Jantung Qiana berdebar kencang saat mendengar kalimat yang Pak Tatang ucapkan. Qiana jadi teringat kejadian malam itu, saat seseorang memukul kepala Alvan hingga pingsan.

"Mungkinkah kejadian penculikan semalam mengakibatkan Bang Alvan amnesia? Apalagi anak buah Vino dan Om Fariz memukuli Bang Alvan tanpa ampun, bahkan sesaat sebelum kejadian Bang Alvan mendapatkan pukulan keras di kepalanya hingga jatuh pingsan. Aku harus memastikan semuanya, agar aku bisa memberitahu yang lain tentang kondisi Bang Alvan saat ini." gumam Qiana.

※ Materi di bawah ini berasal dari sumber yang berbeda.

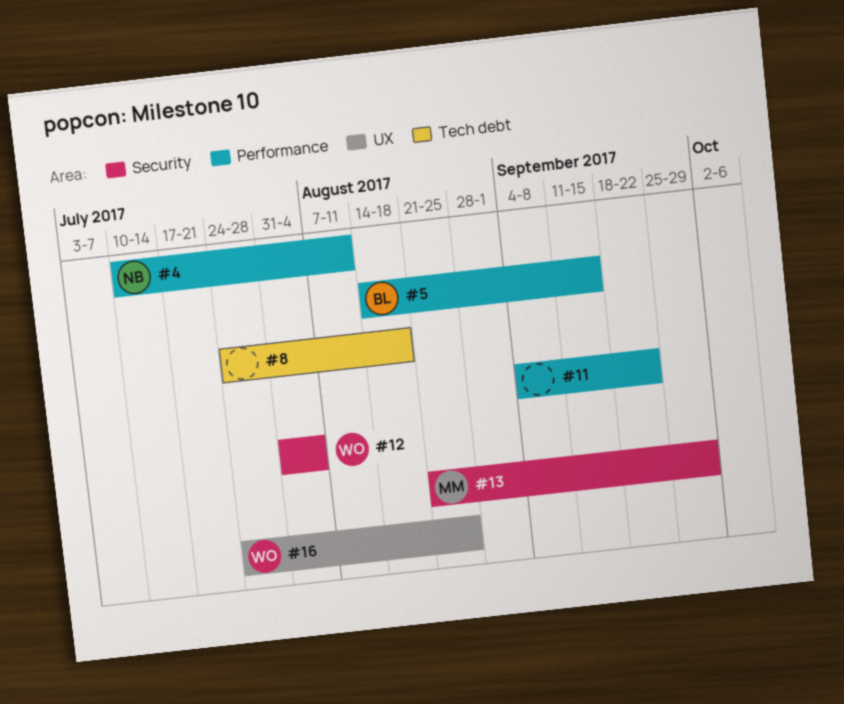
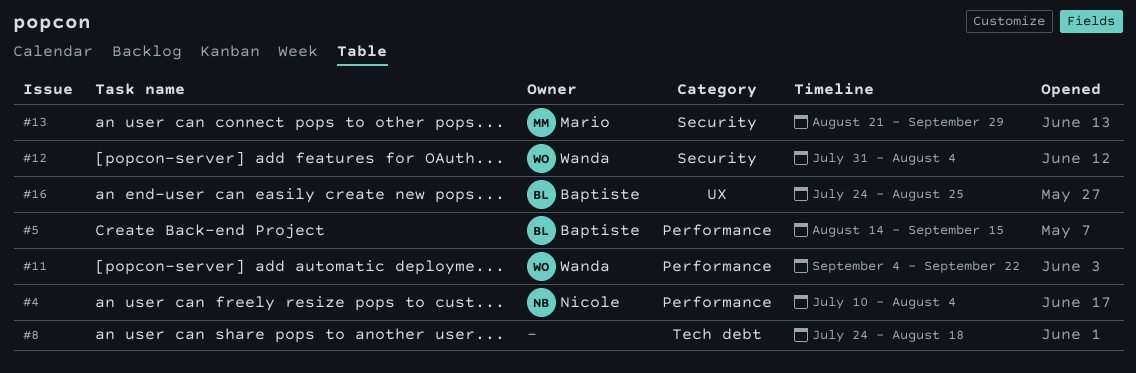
#4, due: Aug 11 -> Aug 4
#11, owner: none -> Wanda
#16, owner: Wanda -> Baptiste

"Apa, Neng? Maaf, Pak Tatang kurang dengar!" ucap Pak Tatang membuat Qiana tersentak.

Qiana lupa saat ini Pak Tatang sedang mendengarkan ucapannya. Qiana harap Pak Tatang tutup mulut sebelum Qiana menjelaskan kepada yang lain mengenai kondisi Alvan saat ini.

Tidak ingin gegabah dalam bertindak, Qiana segera menghubungi Fahlevi dan meminta sahabat Alvan itu untuk datang ke rumah Oma Inge secepatnya demi memastikan kondisi Alvan saat ini.

"Apa…? Kalian berdua sudah kembali dari Bandung? Aneh sekali! Bukannya Alvan berencana libur dua minggu di Bandung yah?" tanya Fahlevi tak percaya.

"Semalam kami mengalami kejadian mengerikan, Dokter!" jawab Qiana.

Lalu Qiana menceritakan kejadian penculikan semalam yang dilakukan oleh Vino dan Om Fariz kepada Fahlevi, yang meyebabkan Alvan jadi bersikap aneh seperti itu.

Fahlevi terkejut dengan penuturan Qiana, Fahlevi tidak hanya mencurigai perubahan sikap Alvan seperti yang Qiana ceritakan. Fahlevi juga menyakini jika ada sesuatu yang tidak beres dengan peristiwa penculikan yang dirasa janggal.